*** Data supplied Section Begins ***

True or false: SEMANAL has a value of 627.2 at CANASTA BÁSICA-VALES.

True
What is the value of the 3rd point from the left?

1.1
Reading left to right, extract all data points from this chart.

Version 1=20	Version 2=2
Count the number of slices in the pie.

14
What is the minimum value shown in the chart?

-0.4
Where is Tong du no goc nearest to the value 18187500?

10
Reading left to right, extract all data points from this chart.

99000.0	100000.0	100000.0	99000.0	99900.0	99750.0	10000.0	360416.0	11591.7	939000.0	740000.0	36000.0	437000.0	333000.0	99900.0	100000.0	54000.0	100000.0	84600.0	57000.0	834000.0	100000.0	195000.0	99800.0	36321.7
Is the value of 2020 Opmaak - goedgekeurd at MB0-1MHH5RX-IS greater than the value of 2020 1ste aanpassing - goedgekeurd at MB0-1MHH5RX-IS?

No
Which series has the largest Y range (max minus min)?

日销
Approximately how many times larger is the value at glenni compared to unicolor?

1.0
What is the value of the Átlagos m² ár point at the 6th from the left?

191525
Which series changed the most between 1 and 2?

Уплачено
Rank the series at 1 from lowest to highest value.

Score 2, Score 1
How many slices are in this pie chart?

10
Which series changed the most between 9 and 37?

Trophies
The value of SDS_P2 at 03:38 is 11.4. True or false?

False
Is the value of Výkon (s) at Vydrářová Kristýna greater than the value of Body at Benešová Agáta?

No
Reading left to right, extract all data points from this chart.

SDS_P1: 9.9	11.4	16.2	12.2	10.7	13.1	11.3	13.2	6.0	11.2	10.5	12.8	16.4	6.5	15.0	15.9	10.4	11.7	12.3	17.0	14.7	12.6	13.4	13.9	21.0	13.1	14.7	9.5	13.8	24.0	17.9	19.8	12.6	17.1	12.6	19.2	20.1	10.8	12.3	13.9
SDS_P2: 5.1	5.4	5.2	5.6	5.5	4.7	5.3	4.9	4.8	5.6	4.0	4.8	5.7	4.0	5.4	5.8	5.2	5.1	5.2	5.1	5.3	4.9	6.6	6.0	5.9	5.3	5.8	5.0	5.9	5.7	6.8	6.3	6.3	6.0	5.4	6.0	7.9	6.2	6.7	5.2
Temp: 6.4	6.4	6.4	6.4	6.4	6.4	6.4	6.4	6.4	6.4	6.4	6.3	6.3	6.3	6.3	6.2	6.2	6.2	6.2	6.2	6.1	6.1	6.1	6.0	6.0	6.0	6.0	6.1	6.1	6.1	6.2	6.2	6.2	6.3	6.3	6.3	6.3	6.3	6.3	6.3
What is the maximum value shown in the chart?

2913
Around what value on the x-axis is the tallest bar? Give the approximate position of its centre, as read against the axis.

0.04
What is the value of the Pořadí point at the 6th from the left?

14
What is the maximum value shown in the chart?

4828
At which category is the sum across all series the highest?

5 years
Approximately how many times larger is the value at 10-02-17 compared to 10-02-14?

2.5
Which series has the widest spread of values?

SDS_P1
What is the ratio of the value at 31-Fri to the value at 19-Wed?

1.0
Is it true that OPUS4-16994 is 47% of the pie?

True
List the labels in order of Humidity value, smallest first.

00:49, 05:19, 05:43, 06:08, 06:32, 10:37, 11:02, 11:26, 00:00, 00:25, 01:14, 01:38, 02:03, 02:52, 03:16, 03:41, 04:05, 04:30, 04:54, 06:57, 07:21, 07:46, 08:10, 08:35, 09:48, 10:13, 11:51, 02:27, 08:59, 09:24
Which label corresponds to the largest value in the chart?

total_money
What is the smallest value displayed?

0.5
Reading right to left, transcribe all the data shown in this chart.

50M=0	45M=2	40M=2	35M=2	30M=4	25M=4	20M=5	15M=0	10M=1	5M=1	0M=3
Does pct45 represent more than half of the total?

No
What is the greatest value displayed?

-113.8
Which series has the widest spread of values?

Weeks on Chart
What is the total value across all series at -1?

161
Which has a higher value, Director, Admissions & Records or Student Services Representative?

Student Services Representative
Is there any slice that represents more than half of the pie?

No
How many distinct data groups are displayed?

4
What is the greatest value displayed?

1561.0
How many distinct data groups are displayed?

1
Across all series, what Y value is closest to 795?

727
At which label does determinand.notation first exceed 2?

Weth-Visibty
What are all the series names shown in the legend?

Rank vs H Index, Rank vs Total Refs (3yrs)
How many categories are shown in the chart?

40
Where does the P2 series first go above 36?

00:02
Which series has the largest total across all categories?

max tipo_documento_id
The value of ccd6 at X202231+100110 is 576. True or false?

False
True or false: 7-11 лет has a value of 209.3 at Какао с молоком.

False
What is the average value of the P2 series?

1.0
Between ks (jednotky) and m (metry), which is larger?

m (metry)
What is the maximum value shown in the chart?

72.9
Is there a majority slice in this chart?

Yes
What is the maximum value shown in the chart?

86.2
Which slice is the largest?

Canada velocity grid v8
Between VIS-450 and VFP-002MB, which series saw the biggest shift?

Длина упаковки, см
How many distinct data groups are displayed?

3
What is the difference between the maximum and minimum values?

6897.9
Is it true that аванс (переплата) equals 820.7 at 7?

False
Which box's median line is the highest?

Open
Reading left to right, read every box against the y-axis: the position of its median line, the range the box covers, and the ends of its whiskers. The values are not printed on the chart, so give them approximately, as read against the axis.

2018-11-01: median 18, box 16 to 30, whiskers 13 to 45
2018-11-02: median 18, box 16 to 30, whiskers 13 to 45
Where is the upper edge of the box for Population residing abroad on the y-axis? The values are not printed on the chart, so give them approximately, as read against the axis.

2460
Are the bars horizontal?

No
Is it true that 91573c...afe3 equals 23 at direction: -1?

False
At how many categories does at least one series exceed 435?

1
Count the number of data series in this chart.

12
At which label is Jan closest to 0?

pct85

*** Data supplied Section Ends ***

= Exercise details =
Pull out every line of the listing above and reproduce it word for word, with nothing changed or left out.

= Output of the exercise =
True or false: SEMANAL has a value of 627.2 at CANASTA BÁSICA-VALES.

True
What is the value of the 3rd point from the left?

1.1
Reading left to right, extract all data points from this chart.

Version 1=20	Version 2=2
Count the number of slices in the pie.

14
What is the minimum value shown in the chart?

-0.4
Where is Tong du no goc nearest to the value 18187500?

10
Reading left to right, extract all data points from this chart.

99000.0	100000.0	100000.0	99000.0	99900.0	99750.0	10000.0	360416.0	11591.7	939000.0	740000.0	36000.0	437000.0	333000.0	99900.0	100000.0	54000.0	100000.0	84600.0	57000.0	834000.0	100000.0	195000.0	99800.0	36321.7
Is the value of 2020 Opmaak - goedgekeurd at MB0-1MHH5RX-IS greater than the value of 2020 1ste aanpassing - goedgekeurd at MB0-1MHH5RX-IS?

No
Which series has the largest Y range (max minus min)?

日销
Approximately how many times larger is the value at glenni compared to unicolor?

1.0
What is the value of the Átlagos m² ár point at the 6th from the left?

191525
Which series changed the most between 1 and 2?

Уплачено
Rank the series at 1 from lowest to highest value.

Score 2, Score 1
How many slices are in this pie chart?

10
Which series changed the most between 9 and 37?

Trophies
The value of SDS_P2 at 03:38 is 11.4. True or false?

False
Is the value of Výkon (s) at Vydrářová Kristýna greater than the value of Body at Benešová Agáta?

No
Reading left to right, extract all data points from this chart.

SDS_P1: 9.9	11.4	16.2	12.2	10.7	13.1	11.3	13.2	6.0	11.2	10.5	12.8	16.4	6.5	15.0	15.9	10.4	11.7	12.3	17.0	14.7	12.6	13.4	13.9	21.0	13.1	14.7	9.5	13.8	24.0	17.9	19.8	12.6	17.1	12.6	19.2	20.1	10.8	12.3	13.9
SDS_P2: 5.1	5.4	5.2	5.6	5.5	4.7	5.3	4.9	4.8	5.6	4.0	4.8	5.7	4.0	5.4	5.8	5.2	5.1	5.2	5.1	5.3	4.9	6.6	6.0	5.9	5.3	5.8	5.0	5.9	5.7	6.8	6.3	6.3	6.0	5.4	6.0	7.9	6.2	6.7	5.2
Temp: 6.4	6.4	6.4	6.4	6.4	6.4	6.4	6.4	6.4	6.4	6.4	6.3	6.3	6.3	6.3	6.2	6.2	6.2	6.2	6.2	6.1	6.1	6.1	6.0	6.0	6.0	6.0	6.1	6.1	6.1	6.2	6.2	6.2	6.3	6.3	6.3	6.3	6.3	6.3	6.3
What is the maximum value shown in the chart?

2913
Around what value on the x-axis is the tallest bar? Give the approximate position of its centre, as read against the axis.

0.04
What is the value of the Pořadí point at the 6th from the left?

14
What is the maximum value shown in the chart?

4828
At which category is the sum across all series the highest?

5 years
Approximately how many times larger is the value at 10-02-17 compared to 10-02-14?

2.5
Which series has the widest spread of values?

SDS_P1
What is the ratio of the value at 31-Fri to the value at 19-Wed?

1.0
Is it true that OPUS4-16994 is 47% of the pie?

True
List the labels in order of Humidity value, smallest first.

00:49, 05:19, 05:43, 06:08, 06:32, 10:37, 11:02, 11:26, 00:00, 00:25, 01:14, 01:38, 02:03, 02:52, 03:16, 03:41, 04:05, 04:30, 04:54, 06:57, 07:21, 07:46, 08:10, 08:35, 09:48, 10:13, 11:51, 02:27, 08:59, 09:24
Which label corresponds to the largest value in the chart?

total_money
What is the smallest value displayed?

0.5
Reading right to left, transcribe all the data shown in this chart.

50M=0	45M=2	40M=2	35M=2	30M=4	25M=4	20M=5	15M=0	10M=1	5M=1	0M=3
Does pct45 represent more than half of the total?

No
What is the greatest value displayed?

-113.8
Which series has the widest spread of values?

Weeks on Chart
What is the total value across all series at -1?

161
Which has a higher value, Director, Admissions & Records or Student Services Representative?

Student Services Representative
Is there any slice that represents more than half of the pie?

No
How many distinct data groups are displayed?

4
What is the greatest value displayed?

1561.0
How many distinct data groups are displayed?

1
Across all series, what Y value is closest to 795?

727
At which label does determinand.notation first exceed 2?

Weth-Visibty
What are all the series names shown in the legend?

Rank vs H Index, Rank vs Total Refs (3yrs)
How many categories are shown in the chart?

40
Where does the P2 series first go above 36?

00:02
Which series has the largest total across all categories?

max tipo_documento_id
The value of ccd6 at X202231+100110 is 576. True or false?

False
True or false: 7-11 лет has a value of 209.3 at Какао с молоком.

False
What is the average value of the P2 series?

1.0
Between ks (jednotky) and m (metry), which is larger?

m (metry)
What is the maximum value shown in the chart?

72.9
Is there a majority slice in this chart?

Yes
What is the maximum value shown in the chart?

86.2
Which slice is the largest?

Canada velocity grid v8
Between VIS-450 and VFP-002MB, which series saw the biggest shift?

Длина упаковки, см
How many distinct data groups are displayed?

3
What is the difference between the maximum and minimum values?

6897.9
Is it true that аванс (переплата) equals 820.7 at 7?

False
Which box's median line is the highest?

Open
Reading left to right, read every box against the y-axis: the position of its median line, the range the box covers, and the ends of its whiskers. The values are not printed on the chart, so give them approximately, as read against the axis.

2018-11-01: median 18, box 16 to 30, whiskers 13 to 45
2018-11-02: median 18, box 16 to 30, whiskers 13 to 45
Where is the upper edge of the box for Population residing abroad on the y-axis? The values are not printed on the chart, so give them approximately, as read against the axis.

2460
Are the bars horizontal?

No
Is it true that 91573c...afe3 equals 23 at direction: -1?

False
At how many categories does at least one series exceed 435?

1
Count the number of data series in this chart.

12
At which label is Jan closest to 0?

pct85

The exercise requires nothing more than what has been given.